Global warming is a serious problem that affects the entire planet Earth. One of the main consequences of global warming is that it’s increasing the temperatures of the water and air. According to National Geographic, the last two decades were the hottest in 400 years and possibly the warmest in several millennia. This increase is affecting the adaptations that polar marine organisms have spent many decades evolving to be able to survive in extreme cold temperatures.
Available from: http://www.livescience.com/topics/global-warming/
Polar marine organisms have many adaptations that allow them to survive in colder climates. Specifically, polar marine organisms have advanced adapted proteins called antifreeze proteins (AFP’s) and heat shock proteins (HSP’s) to aid in living in cold climates.
Antifreeze proteins come in a variety of forms but are “either relatively large glycopeptides (AFGP) or peptides (AFP),” that prevent body fluids from freezing inside the organism and harming it (Johnston 1990). This occurs by the antifreeze proteins “adsorbing to and inhibiting the growth of internalized environmental ice crystals” by lowering the freezing point of an organisms body fluids by “inhibiting ice crystal growth in a non-colligative manner” that would otherwise be fatal (Cziko et al. 2014, Johnston 1990). Unfortunately, AFP’s are “accompanied by melting inhibition that may contribute to lifelong accumulation of detrimental internal ice crystals” (Cziko et al. 2014). Another crucial fitness consequence that arises from the in-active protein is “innate physiological sensitivity towards oxidative stress” (Almroth et al. 2015). The oxidative damage doesn’t allow organisms to detoxify internally, and the damage to the lipids and proteins “may lead to accelerated rates of physiological aging and decreases in function and fitness” (Almroth et al. 2015). The once crucial adaptation is now decreasing fitness and survival rates of polar marine organisms and it is said that possessing antifreeze proteins may be “just as lethal as the wholesale freezing of body fluids that occurs in AFP-deficient” organisms (Cziko et al. 2014).
Heat shock proteins are present in the normal cell to aid in the folding of polypeptides and help move them to specific cellular compartments. They also assist improperly folded proteins to regain their normal shape, and regulate the removal of degraded proteins out of the cell to prevent the accumulation or clumping of them. Most heat shock proteins are activated by elevated environmental temperatures, known as the heat shock response. However, an over production of heat shock proteins could become toxic to the organisms cells. As well, HSP’s in arctic fish were found not to function properly at temperatures greater than fifteen degrees Celsius.

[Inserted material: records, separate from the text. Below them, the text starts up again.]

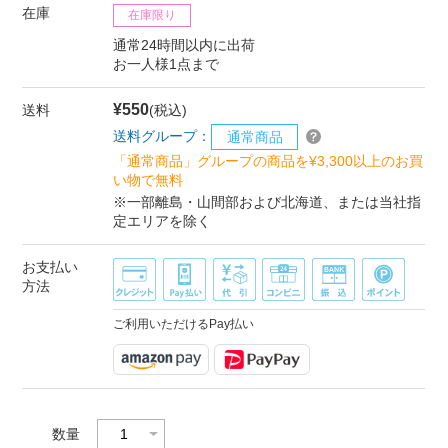
在庫
在庫限り
通常24時間以内に出荷
お一人様1点まで
¥550
送料
(税込)
送料グループ：
通常商品
「通常商品」グループの商品を¥3,300以上のお買
い物で無料
※一部離島・山間部および北海道、または当社指
定エリアを除く
お支払い
方法
ご利用いただけるPay払い
数量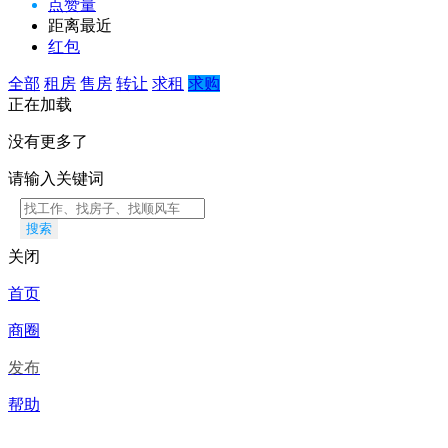
点赞量
距离最近
红包
全部
租房
售房
转让
求租
求购
正在加载
没有更多了
请输入关键词
搜索
关闭
首页
商圈
发布
帮助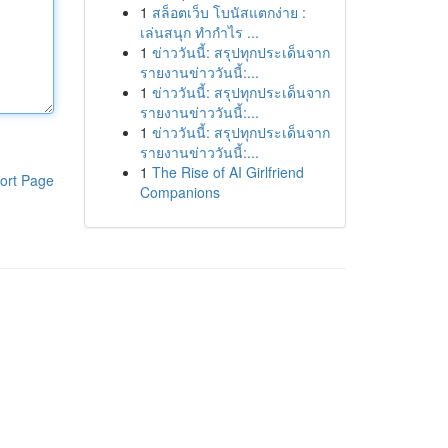
1
สล็อตเว็บ โบนัสแตกง่าย :
เล่นสนุก ทำกำไร ...
1
ข่าววันนี้: สรุปทุกประเด็นจาก
รายงานข่าววันนี้:...
1
ข่าววันนี้: สรุปทุกประเด็นจาก
รายงานข่าววันนี้:...
1
ข่าววันนี้: สรุปทุกประเด็นจาก
รายงานข่าววันนี้:...
1
The Rise of AI Girlfriend
ort Page
Companions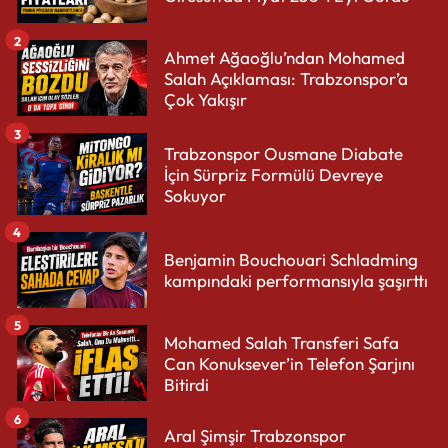
2
Ahmet Ağaoğlu’ndan Mohamed
Salah Açıklaması: Trabzonspor’a
Çok Yakışır
3
Trabzonspor Ousmane Diabate
İçin Sürpriz Formülü Devreye
Sokuyor
4
Benjamin Bouchouari Schladming
kampındaki performansıyla şaşırttı
5
Mohamed Salah Transferi Safa
Can Konuksever’in Telefon Şarjını
Bitirdi
6
Aral Şimşir Trabzonspor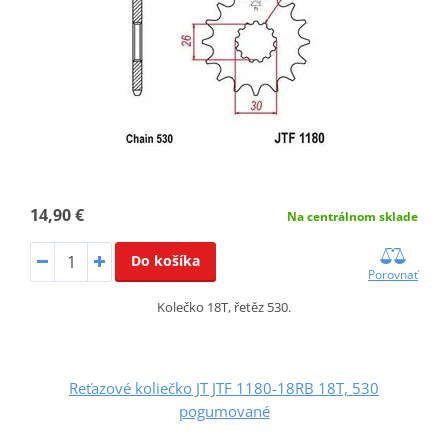
14,90 €
Na centrálnom sklade
Do košíka
Porovnať
Kolečko 18T, řetěz 530.
Reťazové koliečko JT JTF 1180-18RB 18T, 530
pogumované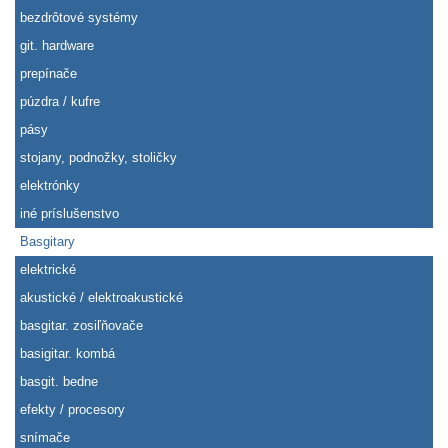
bezdrôtové systémy
git. hardware
prepínače
púzdra / kufre
pásy
stojany, podnožky, stoličky
elektrónky
iné príslušenstvo
Basgitary
elektrické
akustické / elektroakustické
basgitar. zosiľňovače
basigitar. kombá
basgit. bedne
efekty / procesory
snímače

Available from: http://www.robotics.tu-berlin.de/menue/research/protein_structure_prediction/
In conclusion, there is countless scientific evidence that global warming is leading to increased warmer temperatures in the Polar Regions on Earth. These warmer temperatures are creating less use for antifreeze proteins. Less use can lead to oxidative damage and melting inhibition which may become fatal to polar organisms that use antifreeze proteins. Also, elevated temperatures are creating more heat shock proteins which leads to a greater risk of the over production of HSP’s which can be fatal to organisms as well. There is minor scientific research that some organisms may be able to adapt to the fast growing temperatures on Earth from global warming, but it is hard to predict and study the outcome if all organisms will be able to cope to the changing environment.
References
Almroth B, Asker N, Wassmur B, Rosengren M, Jutfelt F, Grans A, Sundell K, Axelesson M, Struve J. 2015. Warmer water temperature results in oxidative damage in an Antarctic fish, the blad notothen. Ecology [Internet]. [cited 2016 April 4]; 468: 130-137.
Cziko PA, DeVries AL, Evans CW, Cheng CHC. 2014. Antifreeze protein-induced superheating of ice inside Antarctic notothenioid fishes inhibits melting during summer warming. Proceedings of the National Academy of the Sciences of the United States of America [Internet]. [cited 2016 April 4]; 111(40):14583-14588.
Global warming fast facts. [Internet]. 2007. National Geographic. Available from: http://news.nationalgeographic.com/news/2004/12/1206_041206_global_warming.html
Global warming: news, facts, causes & effects [Internet]. 2016. Live Science. Available from: http://www.livescience.com/topics/global-warming/
Johnston I. 1990. Cold adaptation in marine organisms. Philosophical Transactions of the Royal Society of London. Series B, Biological Sciences [Internet]. [cited 2016 April 4]; 326(1237):655-667.